The fatal Sept. 8, 2017 crash of an Airbus BK117C2 helicopter air ambulance occurred after the pilot shut down the number-one engine after the number-two engine began to fail, according to an NTSB final report. “The complete loss of engine power likely occurred at an altitude and/or airspeed that was too low for the pilot to execute a successful emergency autorotative landing,” it added.
Operated by Air Methods, N146DU crashed near Hertford, North Carolina, at 11:20 a.m. local time en route to the Duke University Medical Center, killing all aboard—the pilot, both flight nurses, and patient.
Eyewitnesses reported that the helicopter was trailing thick, dark smoke befoe an impact described as “straight down.” The NTSB investigation found that while the number-two “engine experienced a bearing seizure; the engine continued to run” for a brief period before losing all power and that “neither engine exhibited damage consistent with rotation at time of impact.”

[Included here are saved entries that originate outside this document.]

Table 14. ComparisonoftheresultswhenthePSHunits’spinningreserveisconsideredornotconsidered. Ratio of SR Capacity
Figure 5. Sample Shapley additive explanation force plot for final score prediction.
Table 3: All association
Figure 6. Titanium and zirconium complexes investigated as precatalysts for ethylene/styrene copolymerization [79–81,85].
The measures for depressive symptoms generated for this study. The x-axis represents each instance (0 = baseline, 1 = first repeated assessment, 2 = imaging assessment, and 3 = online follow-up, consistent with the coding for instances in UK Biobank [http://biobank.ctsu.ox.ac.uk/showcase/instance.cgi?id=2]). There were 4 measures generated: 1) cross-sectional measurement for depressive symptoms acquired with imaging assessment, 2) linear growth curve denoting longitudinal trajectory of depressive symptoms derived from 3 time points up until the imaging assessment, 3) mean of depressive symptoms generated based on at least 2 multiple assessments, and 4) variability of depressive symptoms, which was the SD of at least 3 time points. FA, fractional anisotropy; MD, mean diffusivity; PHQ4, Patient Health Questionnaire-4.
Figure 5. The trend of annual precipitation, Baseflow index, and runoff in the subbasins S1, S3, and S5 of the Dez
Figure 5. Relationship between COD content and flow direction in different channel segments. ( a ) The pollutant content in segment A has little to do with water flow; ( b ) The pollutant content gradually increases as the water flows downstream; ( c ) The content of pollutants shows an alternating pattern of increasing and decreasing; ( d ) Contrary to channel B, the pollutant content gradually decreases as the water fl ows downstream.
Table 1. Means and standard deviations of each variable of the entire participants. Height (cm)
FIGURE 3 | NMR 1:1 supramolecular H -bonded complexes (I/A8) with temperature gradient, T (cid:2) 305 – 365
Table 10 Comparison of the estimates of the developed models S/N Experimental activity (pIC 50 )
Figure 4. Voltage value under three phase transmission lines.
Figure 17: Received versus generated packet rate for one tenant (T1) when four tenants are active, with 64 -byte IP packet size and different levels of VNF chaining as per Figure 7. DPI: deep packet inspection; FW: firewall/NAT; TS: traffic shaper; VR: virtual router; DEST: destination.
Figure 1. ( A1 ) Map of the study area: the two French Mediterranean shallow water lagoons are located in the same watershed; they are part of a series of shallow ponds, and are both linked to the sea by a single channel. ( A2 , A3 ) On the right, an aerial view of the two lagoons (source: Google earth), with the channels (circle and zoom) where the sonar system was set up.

An NTSB review of maintenance records found that oil tests on the number-two engine in the nine months before the accident revealed that “metallic contaminants” detected in it, while within manufacturer specifications, were at levels “considerably higher” than the other engine. Further, “The oil test evaluation procedures did not include steps to monitor trends of contaminant concentration levels over time. If the engine manufacturer’s procedures had included appropriate trend monitoring criteria, the impending bearing failure in the No. 2 engine might have been detected and mitigated.”